Depuis, des milliers d’autres civils palestiniens ont été tués, en majorité des femmes et des enfants, et les vies des otages survivants ont été mises en péril. Un blocus total et une famine étendue ont aggravé de manière catastrophique une situation humanitaire déjà extrême. La plupart des bâtiments et de l’infrastructure ont été détruits. La dernière usine de dessalement de l’eau n’est plus opérationnelle.
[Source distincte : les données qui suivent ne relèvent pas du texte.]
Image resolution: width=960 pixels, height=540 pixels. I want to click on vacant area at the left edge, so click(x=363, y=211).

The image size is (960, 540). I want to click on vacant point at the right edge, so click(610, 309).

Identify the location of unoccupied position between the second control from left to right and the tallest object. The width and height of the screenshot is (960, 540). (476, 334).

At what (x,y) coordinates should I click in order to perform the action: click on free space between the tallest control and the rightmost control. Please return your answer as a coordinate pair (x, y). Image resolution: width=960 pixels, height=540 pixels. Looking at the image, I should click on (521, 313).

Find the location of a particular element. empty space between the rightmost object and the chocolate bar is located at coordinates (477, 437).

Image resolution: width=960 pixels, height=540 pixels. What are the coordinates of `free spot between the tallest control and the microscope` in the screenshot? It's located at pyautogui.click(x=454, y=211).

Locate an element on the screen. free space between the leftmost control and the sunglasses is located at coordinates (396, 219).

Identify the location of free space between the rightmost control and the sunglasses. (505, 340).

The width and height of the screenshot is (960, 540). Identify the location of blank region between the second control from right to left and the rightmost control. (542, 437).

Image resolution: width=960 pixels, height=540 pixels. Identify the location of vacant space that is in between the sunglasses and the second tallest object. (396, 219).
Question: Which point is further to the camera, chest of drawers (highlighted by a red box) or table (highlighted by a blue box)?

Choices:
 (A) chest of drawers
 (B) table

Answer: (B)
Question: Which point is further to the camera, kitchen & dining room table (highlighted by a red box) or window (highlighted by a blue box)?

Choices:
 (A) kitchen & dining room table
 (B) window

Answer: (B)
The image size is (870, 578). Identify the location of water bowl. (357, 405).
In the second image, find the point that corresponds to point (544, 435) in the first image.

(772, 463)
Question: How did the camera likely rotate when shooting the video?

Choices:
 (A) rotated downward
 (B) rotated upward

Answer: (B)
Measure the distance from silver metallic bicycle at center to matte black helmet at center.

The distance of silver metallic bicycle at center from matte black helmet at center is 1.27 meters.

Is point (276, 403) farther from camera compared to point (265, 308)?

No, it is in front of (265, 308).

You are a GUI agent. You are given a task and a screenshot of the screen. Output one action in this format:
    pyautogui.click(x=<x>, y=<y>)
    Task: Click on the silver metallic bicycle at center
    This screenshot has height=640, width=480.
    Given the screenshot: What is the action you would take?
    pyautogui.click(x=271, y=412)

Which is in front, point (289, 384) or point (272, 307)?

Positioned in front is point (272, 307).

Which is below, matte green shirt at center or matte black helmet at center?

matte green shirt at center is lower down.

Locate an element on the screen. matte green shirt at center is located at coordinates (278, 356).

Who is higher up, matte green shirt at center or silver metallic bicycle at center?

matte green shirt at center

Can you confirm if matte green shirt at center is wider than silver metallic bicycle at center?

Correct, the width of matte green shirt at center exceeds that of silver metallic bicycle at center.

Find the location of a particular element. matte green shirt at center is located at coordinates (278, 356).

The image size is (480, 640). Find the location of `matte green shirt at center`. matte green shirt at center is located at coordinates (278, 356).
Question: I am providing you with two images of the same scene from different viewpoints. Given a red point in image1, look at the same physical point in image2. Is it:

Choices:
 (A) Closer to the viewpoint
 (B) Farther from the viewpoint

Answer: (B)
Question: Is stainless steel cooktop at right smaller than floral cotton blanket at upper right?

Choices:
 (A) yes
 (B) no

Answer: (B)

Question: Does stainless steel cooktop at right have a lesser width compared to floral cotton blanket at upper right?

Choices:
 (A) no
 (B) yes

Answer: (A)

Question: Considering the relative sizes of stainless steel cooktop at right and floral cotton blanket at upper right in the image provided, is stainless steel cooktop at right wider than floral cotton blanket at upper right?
L’évaluation est universellement sombre. Les Nations Unies ont averti que la situation dans Gaza s’est détériorée à son pire niveau depuis le début de la guerre. L’organisation d’aide humanitaire Médecins Sans Frontières a décrit Gaza comme une fosse commune pour des milliers de Gazaouis, mais « aussi pour ceux qui essaient de les aider ». Douze des plus grandes organisations internationales viennent de lancer un appel commun, désespéré. Pourtant, ces appels semblent rester sans réponse. Le ministre de la Défense d’Israël, Israel Katz, a répété ces jours derniers qu’« aucune aide humanitaire n’entrera dans Gaza ».
Bezalel Smotrich fait en parallèle écho à ce sentiment, confirmant qu’une pression maximale a été exercée pour « évacuer la population vers le sud et mettre en œuvre le plan de migration volontaire du Président Trump pour les habitants de Gaza ». Ce plan, Israel Katz l’a déjà présenté au Conseil de l’Union européenne début 2024 quand il était ministre des Affaires étrangères. L’armée israélienne a saisi la moitié du territoire et placé les deux tiers de Gaza sous des arrêtés d’évacuation, les désignant de fait comme des « zones interdites », y compris la ville frontière de Rafah.
L’objectif, semble-t-il, est de créer les conditions de ce qui serait la plus grande opération de nettoyage ethnique depuis la fin de la Deuxième Guerre mondiale. Affirmer que « pas un seul grain de blé n’entrera dans Gaza » est une violation flagrante du droit humanitaire international. Il est impossible de ne pas le voir comme une intention d’exterminer, ce que la Cour pénale internationale avait déjà pris en considération quand elle a émis des mandats d’arrêts contre Benjamin Netanyahou et son ancien ministre de la Défense. Ce n’est pas moins grave que ce qui a été constaté dans le passé par la justice internationale à Srebrenica et au Rwanda.
Simultanément, en Cisjordanie, l’armée mène sa plus grande offensive depuis des décennies. Plus de 40000 Palestiniens ont déjà été déplacés par force du nord du territoire, dans une apparente préparation de plans promus par des députés d’extrême-droite pour développer de nouvelles colonies — qui sont illégales selon le droit international. Le 23 mars, le gouvernement a cependant déclaré légitimes 13 de ces colonies. L’extrême-droite fondamentaliste espère que Donald Trump soutiendra ses plans d’annexer tout ou partie de la Cisjordanie, un coup qui éteindrait effectivement toutes les possibilités qui restent de créer un État palestinien.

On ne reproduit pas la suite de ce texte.